**What is required**
Could you restate all of the records exactly, leaving out the pictures?

**Dataset excerpts**

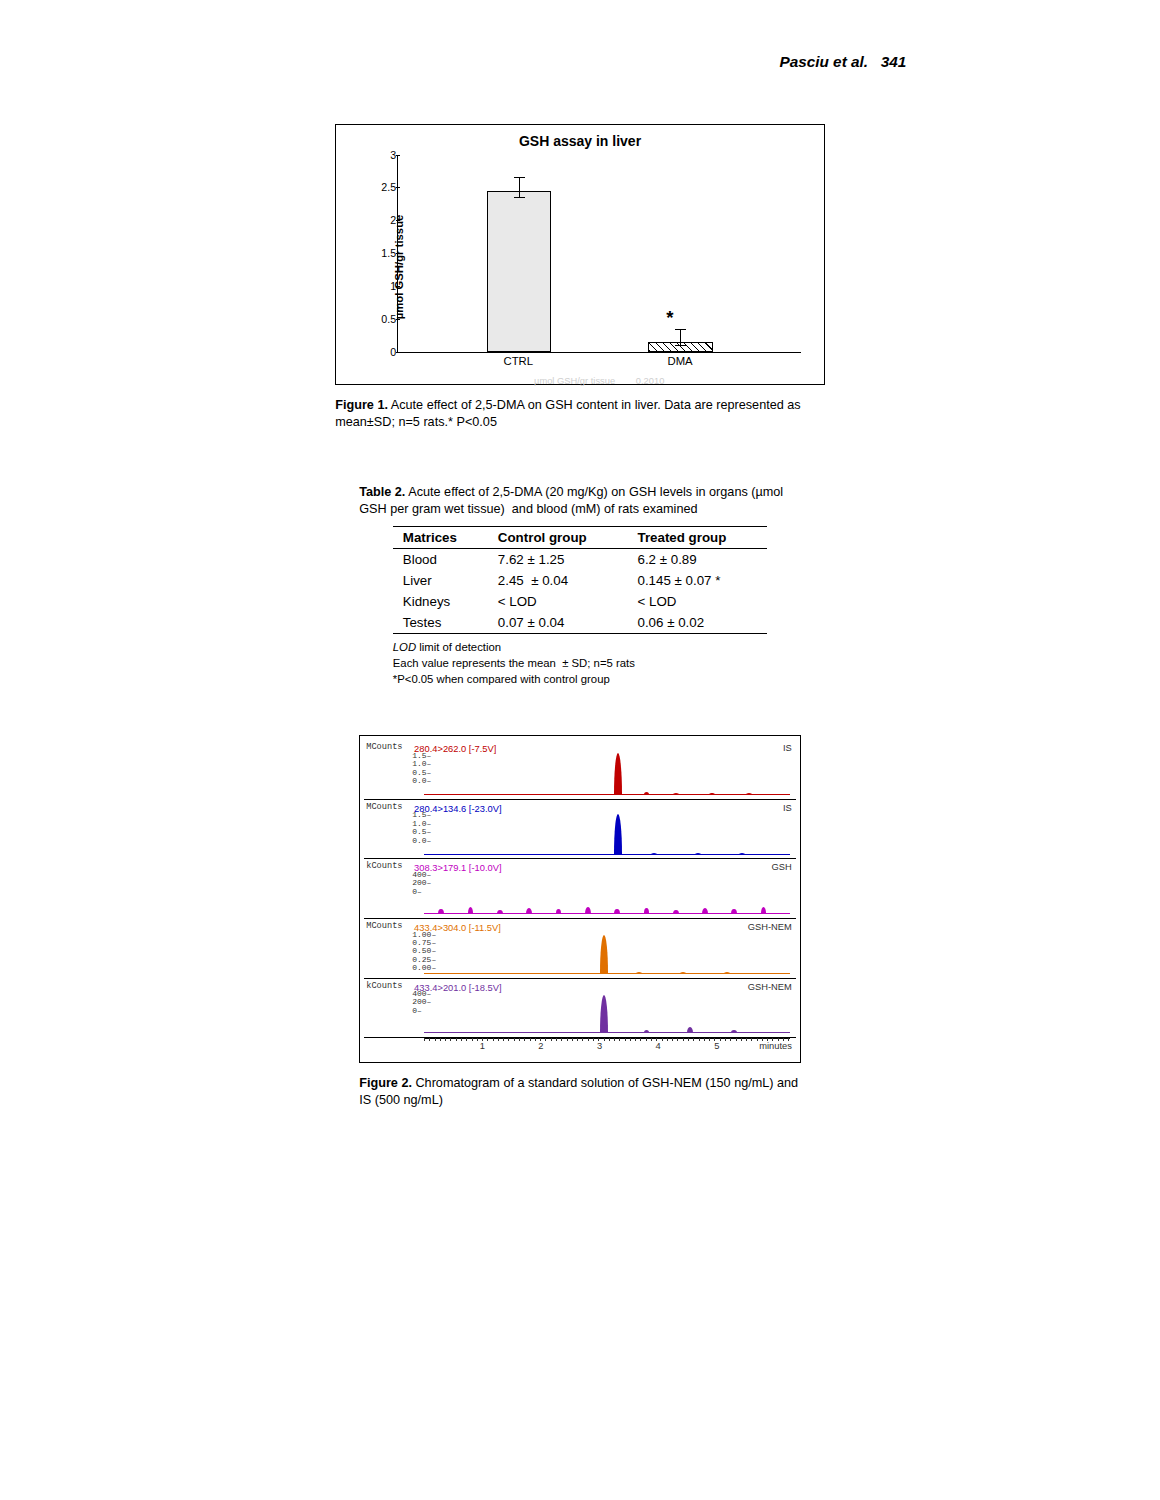Pasciu et al. 341
GSH assay in liver
µmol GSH/gr tissue
3
2.5
2
1.5
1
0.5
0
*
CTRL DMA
µmol GSH/gr tissue 0.2010
Figure 1. Acute effect of 2,5-DMA on GSH content in liver. Data are represented as mean±SD; n=5 rats.* P<0.05
Table 2. Acute effect of 2,5-DMA (20 mg/Kg) on GSH levels in organs (µmol GSH per gram wet tissue) and blood (mM) of rats examined
| Matrices | Control group | Treated group |
| --- | --- | --- |
| Blood | 7.62 ± 1.25 | 6.2 ± 0.89 |
| Liver | 2.45 ± 0.04 | 0.145 ± 0.07 * |
| Kidneys | < LOD | < LOD |
| Testes | 0.07 ± 0.04 | 0.06 ± 0.02 |
LOD limit of detection
Each value represents the mean ± SD; n=5 rats
*P<0.05 when compared with control group
MCounts
280.4>262.0 [-7.5V]
IS
1.5–
1.0–
0.5–
0.0–
MCounts
280.4>134.6 [-23.0V]
IS
1.5–
1.0–
0.5–
0.0–
kCounts
308.3>179.1 [-10.0V]
GSH
400–
200–
0–
MCounts
433.4>304.0 [-11.5V]
GSH-NEM
1.00–
0.75–
0.50–
0.25–
0.00–
kCounts
433.4>201.0 [-18.5V]
GSH-NEM
400–
200–
0–
1
2
3
4
5
minutes
Figure 2. Chromatogram of a standard solution of GSH-NEM (150 ng/mL) and IS (500 ng/mL)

**Result of the task**
Pasciu et al. 341
GSH assay in liver
µmol GSH/gr tissue
3
2.5
2
1.5
1
0.5
0
*
CTRL DMA
µmol GSH/gr tissue 0.2010
Figure 1. Acute effect of 2,5-DMA on GSH content in liver. Data are represented as mean±SD; n=5 rats.* P<0.05
Table 2. Acute effect of 2,5-DMA (20 mg/Kg) on GSH levels in organs (µmol GSH per gram wet tissue) and blood (mM) of rats examined
| Matrices | Control group | Treated group |
| --- | --- | --- |
| Blood | 7.62 ± 1.25 | 6.2 ± 0.89 |
| Liver | 2.45 ± 0.04 | 0.145 ± 0.07 * |
| Kidneys | < LOD | < LOD |
| Testes | 0.07 ± 0.04 | 0.06 ± 0.02 |
LOD limit of detection
Each value represents the mean ± SD; n=5 rats
*P<0.05 when compared with control group
MCounts
280.4>262.0 [-7.5V]
IS
1.5–
1.0–
0.5–
0.0–
MCounts
280.4>134.6 [-23.0V]
IS
1.5–
1.0–
0.5–
0.0–
kCounts
308.3>179.1 [-10.0V]
GSH
400–
200–
0–
MCounts
433.4>304.0 [-11.5V]
GSH-NEM
1.00–
0.75–
0.50–
0.25–
0.00–
kCounts
433.4>201.0 [-18.5V]
GSH-NEM
400–
200–
0–
1
2
3
4
5
minutes
Figure 2. Chromatogram of a standard solution of GSH-NEM (150 ng/mL) and IS (500 ng/mL)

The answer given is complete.